Festive gala for friends kicks off Rose celebration

Brandeis welcomes trustees, donors and friends to renovated museum

Photos/Mike Lovett

Adam Weinberg '77, left, talked and joked with pop artist James Rosenquist about his inspirations and motivation.

From left, President Fred Lawrence with Dr. Kathy Lawrence, artist James Rosenquist and donors Sandra and Gerald Fineberg, in front of Rosenquist's "Two 1959 People."

“Welcome to the beginning of the second 50 years of the Rose Art Museum,” President Fred Lawrence said, greeting nearly 200 guests at a festive gala at the Brandeis museum Wednesday night.

The event celebrated the reopening of the museum for its 50th anniversary following a $1.7 million renovation. Thanking the boards of trustees and overseers and donors Gerald and Sandra Fineberg and Lois Foster, he joked that while the footprint of the museum was unchanged by the renovation, it feels larger.

Renovations sometimes give the impression that buildings “hold more than they used to hold and hold more promise than they used to hold,” Lawrence said. “It should be a museum that’s worthy of its collection, and now it is a museum that’s worthy of its collection.”

Guests meandered through the improved building, taking in the debut of three new exhibits – “Art at Origin: The Early ‘60s,” “Collecting Stories” and “Bruce Conner: EVE-RAY-FOREVER (1965/2006)” – before sitting down for dinner and an interview by Whitney Museum of American Art Director Adam Weinberg ’77 of pop artist James Rosenquist, whose painting “Two 1959 People” is among those on display.

Rosenquist, 77, grew up in Minnesota, where he won a scholarship to the Minneapolis School of Art and later studied painting at the University of Minnesota and the Art Students League in New York. He then spent several years painting billboards for a living. In addition to painting, he’s produced prints, drawings and collages throughout his career.

After receiving a bachelor’s degree at Brandeis, Weinberg earned a master’s degree from the Visual Studies Workshop at the State University of New York at Buffalo. Prior to becoming director of the Whitney, he spent several years as director of the Addison Gallery of American Art at Phillips Academy, Andover. Throughout the 1980s, Weinberg worked at Walker Art Center in Minneapolis. 


Before launching into his on-stage interview with James Rosenquist, Weinberg shared his passion for the museum, which he said was central to his Brandeis experience. The museum was meant to “complement and never could be replaced by classroom teaching.”

Instead of answering the first question posed to him, Rosenquist also shared his enthusiasm for the museum.
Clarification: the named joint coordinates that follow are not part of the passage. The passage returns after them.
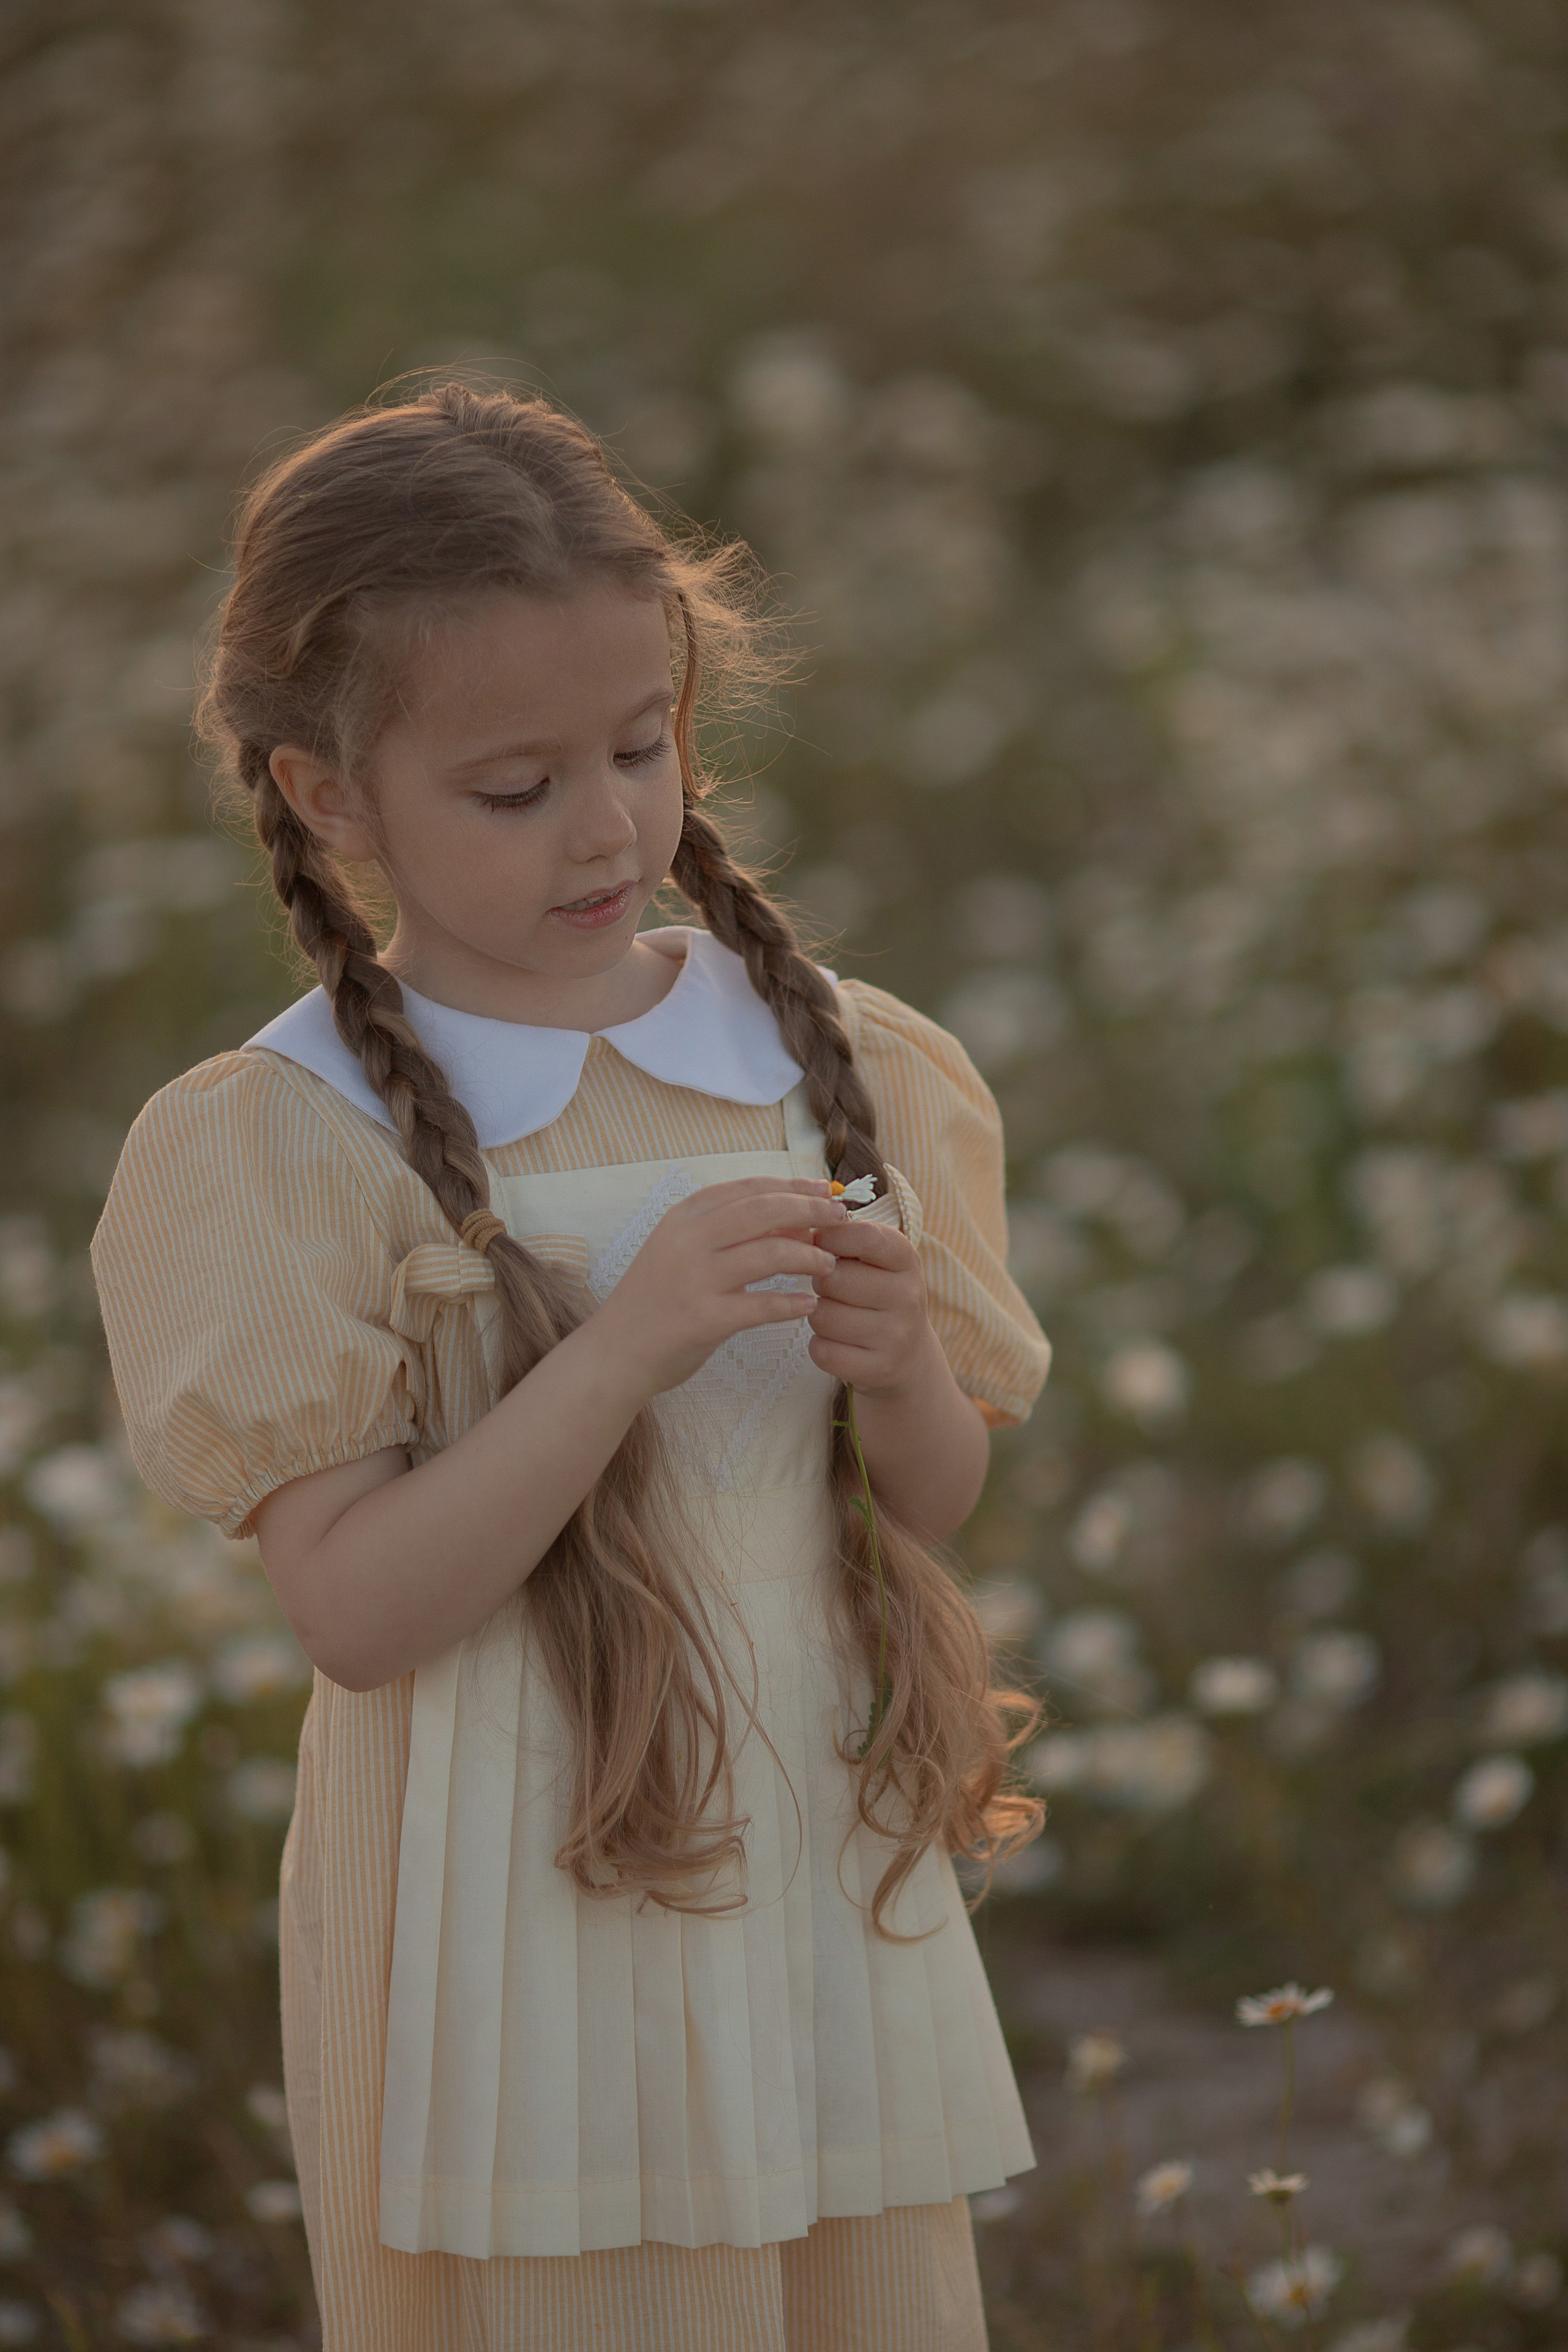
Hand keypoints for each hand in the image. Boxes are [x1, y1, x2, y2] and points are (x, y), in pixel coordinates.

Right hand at [587, 1176, 846, 1400]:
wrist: (615, 1353)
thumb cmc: (657, 1300)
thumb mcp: (684, 1252)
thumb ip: (731, 1232)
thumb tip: (796, 1221)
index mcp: (684, 1217)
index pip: (748, 1187)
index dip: (792, 1186)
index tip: (825, 1191)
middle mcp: (688, 1240)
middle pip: (763, 1211)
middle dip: (810, 1211)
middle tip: (841, 1219)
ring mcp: (694, 1278)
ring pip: (768, 1254)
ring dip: (807, 1257)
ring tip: (829, 1265)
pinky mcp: (702, 1318)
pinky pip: (760, 1306)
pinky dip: (789, 1304)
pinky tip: (808, 1306)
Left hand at [806, 1216, 939, 1397]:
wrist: (908, 1354)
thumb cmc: (879, 1294)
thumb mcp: (877, 1260)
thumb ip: (845, 1238)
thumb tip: (799, 1225)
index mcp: (907, 1260)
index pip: (865, 1237)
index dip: (832, 1237)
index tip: (821, 1242)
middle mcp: (908, 1297)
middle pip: (834, 1278)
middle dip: (821, 1281)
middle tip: (831, 1287)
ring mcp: (896, 1336)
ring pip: (823, 1316)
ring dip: (818, 1315)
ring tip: (835, 1314)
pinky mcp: (879, 1368)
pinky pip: (823, 1351)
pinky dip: (820, 1345)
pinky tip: (837, 1341)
“I congratulate the Rose on its great comeback,” Rosenquist said, adding that public museums help impart humanism to the community, and especially, to children. “I come back here, and I’m overwhelmed by the beauty of the new space. It’s wonderful that it now exists bigger and better than ever before.”

The interview was informal and entertaining, covering a wide range of topics and memories, eliciting lots of laughter from the guests, who included trustees, donors and other friends of the museum.

Rosenquist told stories about his sources of inspiration, which range from the concept of time to Einstein’s theories to the advent of taxes, to name a few.

Weinberg inquired about his collage work.

“I put together things I don’t understand,” he said, as he and the audience viewed slides of his work that were projected on two screens inside a large tent erected on the lawn in front of the museum for the gala.

“I’m the straight man this evening,” Weinberg noted, joking that Rosenquist’s responses to his questions were a form of verbal collage, as the artist bolted from idea to idea, spinning yarns about the Beat Generation, of which he was part, replete with impressions of fellow artists.

“Every painting has an idea that I can say what it’s about whether you get it or not,” he said.

Weinberg concluded the interview with a quote by Rosenquist: “People ask me why I paint. I don’t know why except that when I don’t paint I get cranky. Maybe I paint to prove to myself that I had an idea.”

A public opening of the Rose will be held tonight from 5 to 8 p.m.